EXERCISE BRIEF → When you reach the line with "call fspak90(’ldet’,ija,det=ld)" in the listing below, transcribe it and each line after it up to and including the line with "call fspak90(‘reset’)", exactly and with nothing else.
-*-*-
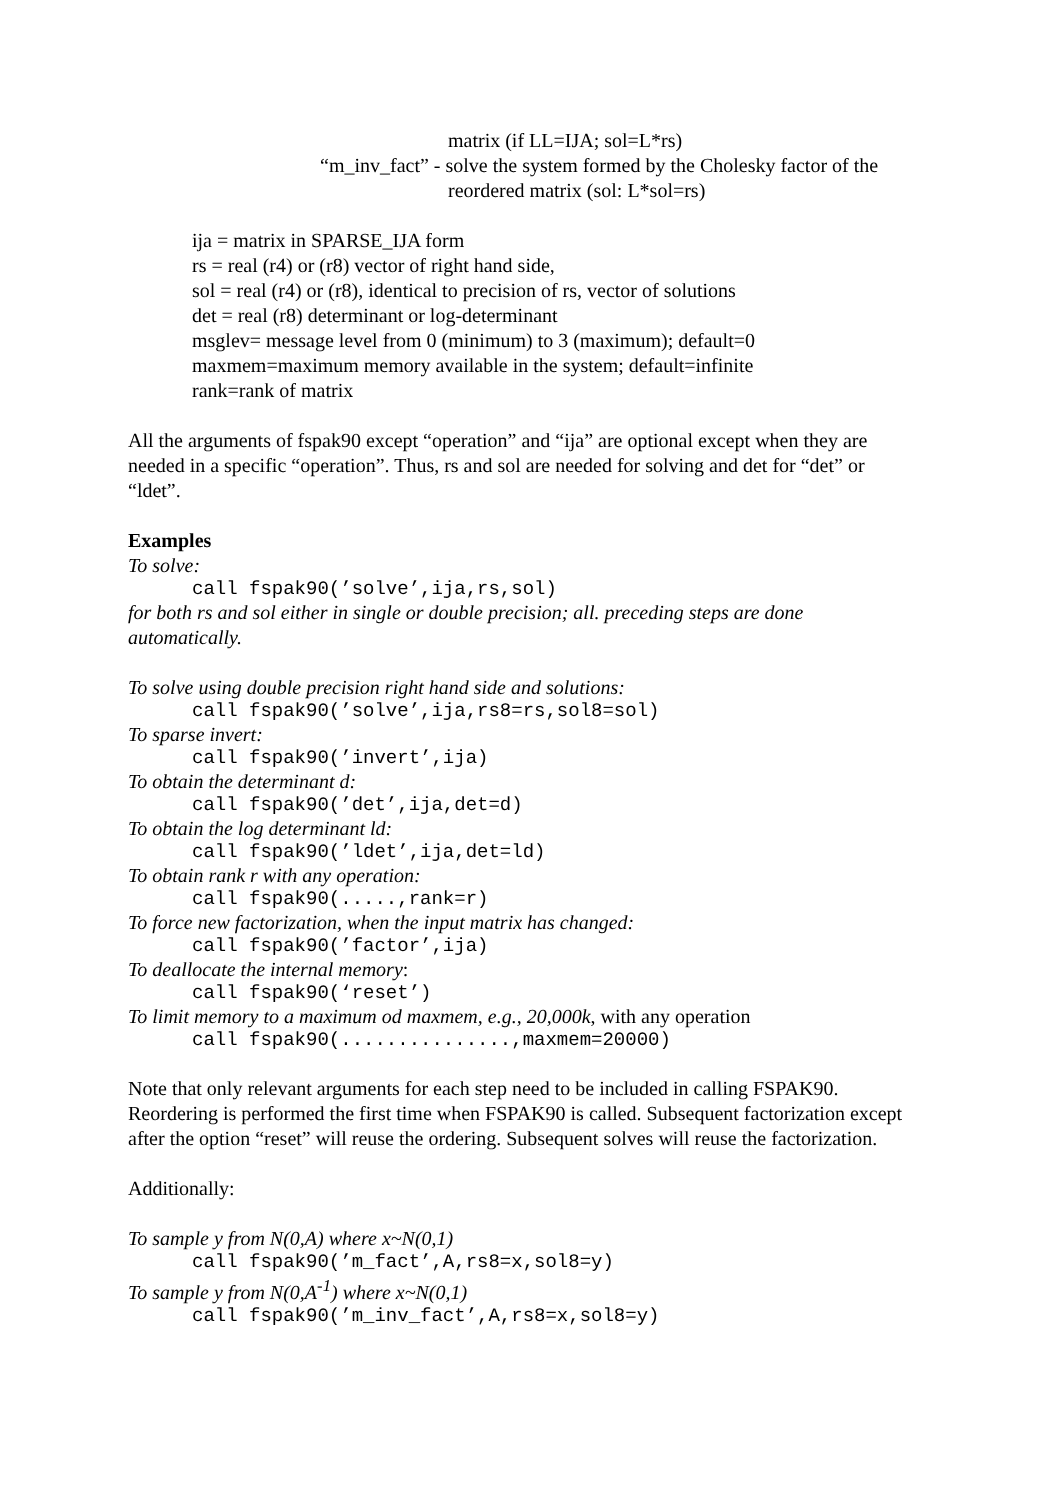matrix (if LL=IJA; sol=L*rs)
“m_inv_fact” - solve the system formed by the Cholesky factor of the
reordered matrix (sol: L*sol=rs)
ija = matrix in SPARSE_IJA form
rs = real (r4) or (r8) vector of right hand side,
sol = real (r4) or (r8), identical to precision of rs, vector of solutions
det = real (r8) determinant or log-determinant
msglev= message level from 0 (minimum) to 3 (maximum); default=0
maxmem=maximum memory available in the system; default=infinite
rank=rank of matrix
All the arguments of fspak90 except “operation” and “ija” are optional except when they are needed in a specific “operation”. Thus, rs and sol are needed for solving and det for “det” or “ldet”.
Examples
To solve:
call fspak90(’solve’,ija,rs,sol)
for both rs and sol either in single or double precision; all. preceding steps are done automatically.
To solve using double precision right hand side and solutions:
call fspak90(’solve’,ija,rs8=rs,sol8=sol)
To sparse invert:
call fspak90(’invert’,ija)
To obtain the determinant d:
call fspak90(’det’,ija,det=d)
To obtain the log determinant ld:
call fspak90(’ldet’,ija,det=ld)
To obtain rank r with any operation:
call fspak90(.....,rank=r)
To force new factorization, when the input matrix has changed:
call fspak90(’factor’,ija)
To deallocate the internal memory:
call fspak90(‘reset’)
To limit memory to a maximum od maxmem, e.g., 20,000k, with any operation
call fspak90(...............,maxmem=20000)
Note that only relevant arguments for each step need to be included in calling FSPAK90. Reordering is performed the first time when FSPAK90 is called. Subsequent factorization except after the option “reset” will reuse the ordering. Subsequent solves will reuse the factorization.
Additionally:
To sample y from N(0,A) where x~N(0,1)
call fspak90(’m_fact’,A,rs8=x,sol8=y)
To sample y from N(0,A<sup>-1</sup>) where x~N(0,1)
call fspak90(’m_inv_fact’,A,rs8=x,sol8=y)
-*-*-
TASK OUTPUT →
call fspak90(’ldet’,ija,det=ld)
To obtain rank r with any operation:
call fspak90(.....,rank=r)
To force new factorization, when the input matrix has changed:
call fspak90(’factor’,ija)
To deallocate the internal memory:
call fspak90(‘reset’)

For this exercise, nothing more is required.